AddressesPlugin
extends IndexingPlugin
in package
implements
CrawlConstants
Used to extract emails, phone numbers, and addresses from a web page.
These are extracted into the EMAILS, PHONE_NUMBERS, and ADDRESSES fields of the page's summary.
Tags
Interfaces, Classes, Traits and Enums
- CrawlConstants
- Shared constants and enums used by components that are involved in the crawling process
Table of Contents
- $countries : array<string|int, mixed>
- Associative array of world countries and country code. Some entries are duplicated into country's local script
- $db : object
- Reference to a database object that might be used by models on this plugin
- $index_archive : object
- The IndexArchiveBundle object that this indexing plugin might make changes to in its postProcessing method
- $regions : array<string|int, mixed>
- List of common regions, abbreviations, and local spellings of regions of the US, Canada, Australia, UK, as well as major cities elsewhere
- __construct() : mixed
- Builds an IndexingPlugin object. Loads in the appropriate models for the given plugin object
- checkCandidate() : mixed
- Checks if the passed sequence of lines has enough features of a postal address to call it an address. If so, return the address as a single string
- checkCountry() : bool
- Used to check if a line contains a word associated with a World country or country code.

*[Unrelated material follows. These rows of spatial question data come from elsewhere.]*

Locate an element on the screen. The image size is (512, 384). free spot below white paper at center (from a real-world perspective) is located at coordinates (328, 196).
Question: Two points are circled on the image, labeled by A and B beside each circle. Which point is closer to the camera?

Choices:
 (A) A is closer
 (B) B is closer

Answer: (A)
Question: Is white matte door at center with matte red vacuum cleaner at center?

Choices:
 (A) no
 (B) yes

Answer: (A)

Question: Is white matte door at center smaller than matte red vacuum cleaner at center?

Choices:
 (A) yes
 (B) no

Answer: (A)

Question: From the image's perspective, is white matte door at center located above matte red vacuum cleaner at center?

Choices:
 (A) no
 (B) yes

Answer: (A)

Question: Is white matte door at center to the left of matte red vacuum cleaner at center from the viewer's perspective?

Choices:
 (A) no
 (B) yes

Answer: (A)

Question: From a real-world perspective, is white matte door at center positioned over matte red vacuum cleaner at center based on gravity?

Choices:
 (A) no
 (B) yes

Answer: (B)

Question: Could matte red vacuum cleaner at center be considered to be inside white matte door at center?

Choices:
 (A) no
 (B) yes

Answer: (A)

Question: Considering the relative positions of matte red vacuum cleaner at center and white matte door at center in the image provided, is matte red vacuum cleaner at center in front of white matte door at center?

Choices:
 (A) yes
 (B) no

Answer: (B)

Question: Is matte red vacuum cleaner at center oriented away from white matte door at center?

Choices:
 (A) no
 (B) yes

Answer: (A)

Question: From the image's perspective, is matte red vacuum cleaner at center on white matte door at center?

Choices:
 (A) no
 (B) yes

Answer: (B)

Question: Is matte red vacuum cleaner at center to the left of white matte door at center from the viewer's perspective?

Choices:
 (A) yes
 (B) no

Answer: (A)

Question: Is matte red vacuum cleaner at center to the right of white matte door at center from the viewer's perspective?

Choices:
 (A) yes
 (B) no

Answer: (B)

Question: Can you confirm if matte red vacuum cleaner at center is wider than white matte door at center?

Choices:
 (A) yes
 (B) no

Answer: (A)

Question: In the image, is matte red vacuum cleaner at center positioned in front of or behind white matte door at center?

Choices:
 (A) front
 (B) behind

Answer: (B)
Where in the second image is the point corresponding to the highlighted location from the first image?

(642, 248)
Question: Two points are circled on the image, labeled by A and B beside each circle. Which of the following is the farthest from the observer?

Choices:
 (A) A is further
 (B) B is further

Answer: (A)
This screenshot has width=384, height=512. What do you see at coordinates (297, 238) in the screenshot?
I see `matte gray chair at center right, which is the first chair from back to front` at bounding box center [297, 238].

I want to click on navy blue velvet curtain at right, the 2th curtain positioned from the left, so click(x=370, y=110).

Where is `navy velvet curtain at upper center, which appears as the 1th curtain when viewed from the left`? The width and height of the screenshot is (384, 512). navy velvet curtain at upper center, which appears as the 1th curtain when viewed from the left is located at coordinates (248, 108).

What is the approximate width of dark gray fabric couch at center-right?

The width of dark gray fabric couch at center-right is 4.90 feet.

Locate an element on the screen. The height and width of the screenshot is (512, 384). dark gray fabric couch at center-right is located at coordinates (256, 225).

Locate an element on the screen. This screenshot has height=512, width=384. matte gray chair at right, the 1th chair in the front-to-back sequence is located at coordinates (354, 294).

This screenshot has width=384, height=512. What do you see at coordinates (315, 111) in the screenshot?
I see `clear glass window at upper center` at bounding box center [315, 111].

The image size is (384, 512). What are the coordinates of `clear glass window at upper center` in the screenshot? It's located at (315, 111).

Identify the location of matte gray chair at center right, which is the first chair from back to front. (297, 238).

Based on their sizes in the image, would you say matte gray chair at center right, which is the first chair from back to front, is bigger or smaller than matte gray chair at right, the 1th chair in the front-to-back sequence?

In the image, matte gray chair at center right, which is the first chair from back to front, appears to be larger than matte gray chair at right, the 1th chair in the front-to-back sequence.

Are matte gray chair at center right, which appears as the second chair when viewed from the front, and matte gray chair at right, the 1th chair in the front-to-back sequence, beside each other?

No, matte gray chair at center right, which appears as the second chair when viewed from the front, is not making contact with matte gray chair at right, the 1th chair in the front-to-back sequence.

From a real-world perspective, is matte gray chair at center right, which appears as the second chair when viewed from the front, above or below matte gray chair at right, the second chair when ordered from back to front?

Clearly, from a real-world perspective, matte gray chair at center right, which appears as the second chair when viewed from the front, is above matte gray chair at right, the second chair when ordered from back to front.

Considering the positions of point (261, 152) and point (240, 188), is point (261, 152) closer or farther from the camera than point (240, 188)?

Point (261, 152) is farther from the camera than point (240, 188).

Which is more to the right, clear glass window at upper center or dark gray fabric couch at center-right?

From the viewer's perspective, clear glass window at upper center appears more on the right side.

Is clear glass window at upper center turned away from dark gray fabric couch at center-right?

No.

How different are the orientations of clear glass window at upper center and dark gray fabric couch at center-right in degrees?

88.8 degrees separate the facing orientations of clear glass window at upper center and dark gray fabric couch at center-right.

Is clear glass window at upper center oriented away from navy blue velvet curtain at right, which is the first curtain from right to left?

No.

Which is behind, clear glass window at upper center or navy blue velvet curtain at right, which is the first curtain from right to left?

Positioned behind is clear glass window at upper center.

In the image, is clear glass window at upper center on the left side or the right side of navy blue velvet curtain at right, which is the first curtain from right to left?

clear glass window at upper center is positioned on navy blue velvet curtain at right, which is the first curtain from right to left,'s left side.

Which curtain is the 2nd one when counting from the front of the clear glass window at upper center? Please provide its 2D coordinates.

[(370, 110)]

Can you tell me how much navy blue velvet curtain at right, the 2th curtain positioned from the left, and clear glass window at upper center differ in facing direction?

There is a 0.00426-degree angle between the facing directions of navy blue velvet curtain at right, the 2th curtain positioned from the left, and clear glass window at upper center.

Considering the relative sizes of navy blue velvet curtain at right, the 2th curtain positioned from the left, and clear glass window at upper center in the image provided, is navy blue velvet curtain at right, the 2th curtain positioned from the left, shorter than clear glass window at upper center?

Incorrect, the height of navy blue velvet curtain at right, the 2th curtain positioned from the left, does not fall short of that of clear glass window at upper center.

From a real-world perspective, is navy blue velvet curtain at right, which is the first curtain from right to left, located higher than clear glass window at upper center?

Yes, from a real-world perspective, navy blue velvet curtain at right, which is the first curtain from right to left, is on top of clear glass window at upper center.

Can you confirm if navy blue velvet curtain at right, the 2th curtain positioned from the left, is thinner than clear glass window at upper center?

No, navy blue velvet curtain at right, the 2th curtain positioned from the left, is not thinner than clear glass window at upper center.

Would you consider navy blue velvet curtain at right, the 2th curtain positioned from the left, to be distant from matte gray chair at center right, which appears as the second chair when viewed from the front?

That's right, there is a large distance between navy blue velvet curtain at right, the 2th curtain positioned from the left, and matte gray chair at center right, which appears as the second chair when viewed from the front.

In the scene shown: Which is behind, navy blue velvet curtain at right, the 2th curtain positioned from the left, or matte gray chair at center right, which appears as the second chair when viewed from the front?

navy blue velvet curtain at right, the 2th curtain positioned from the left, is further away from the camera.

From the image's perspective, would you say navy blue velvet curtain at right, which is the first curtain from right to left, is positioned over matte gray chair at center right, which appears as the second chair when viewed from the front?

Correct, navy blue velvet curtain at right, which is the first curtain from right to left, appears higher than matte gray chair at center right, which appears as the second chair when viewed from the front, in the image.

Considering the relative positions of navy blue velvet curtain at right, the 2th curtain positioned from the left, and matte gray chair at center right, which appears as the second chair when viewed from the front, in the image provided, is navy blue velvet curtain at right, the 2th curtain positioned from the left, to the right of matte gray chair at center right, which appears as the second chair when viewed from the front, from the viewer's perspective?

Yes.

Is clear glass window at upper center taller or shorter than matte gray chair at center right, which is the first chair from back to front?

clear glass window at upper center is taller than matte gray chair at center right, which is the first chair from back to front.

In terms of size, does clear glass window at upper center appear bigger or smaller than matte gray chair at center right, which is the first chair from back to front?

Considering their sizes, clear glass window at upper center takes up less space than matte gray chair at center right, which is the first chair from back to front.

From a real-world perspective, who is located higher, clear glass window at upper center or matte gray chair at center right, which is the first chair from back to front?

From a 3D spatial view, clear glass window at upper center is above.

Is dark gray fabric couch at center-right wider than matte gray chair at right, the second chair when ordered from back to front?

- checkPhoneOrEmail() : bool
- Used to check if a line contains either an email address or a phone number
- checkRegion() : bool
- Used to check if a line contains a word associated with a province, state or major city.
- checkStreet() : bool
- Used to check if a given line in an address candidate has features associated with being a street address.
- checkZipPostalCodeWords() : bool
- Used to check if a line contains a word associated with a ZIP or Postal code
- getAdditionalMetaWords() : array<string|int, mixed>
- Returns an array of additional meta words which have been added by this plugin
- getProcessors() : array<string|int, mixed>
- Which mime type page processors this plugin should do additional processing for
- pageProcessing() : array<string|int, mixed>
- This method is called by a PageProcessor in its handle() method just after it has processed a web page. This method allows an indexing plugin to do additional processing on the page such as adding sub-documents, before the page summary is handed back to the fetcher.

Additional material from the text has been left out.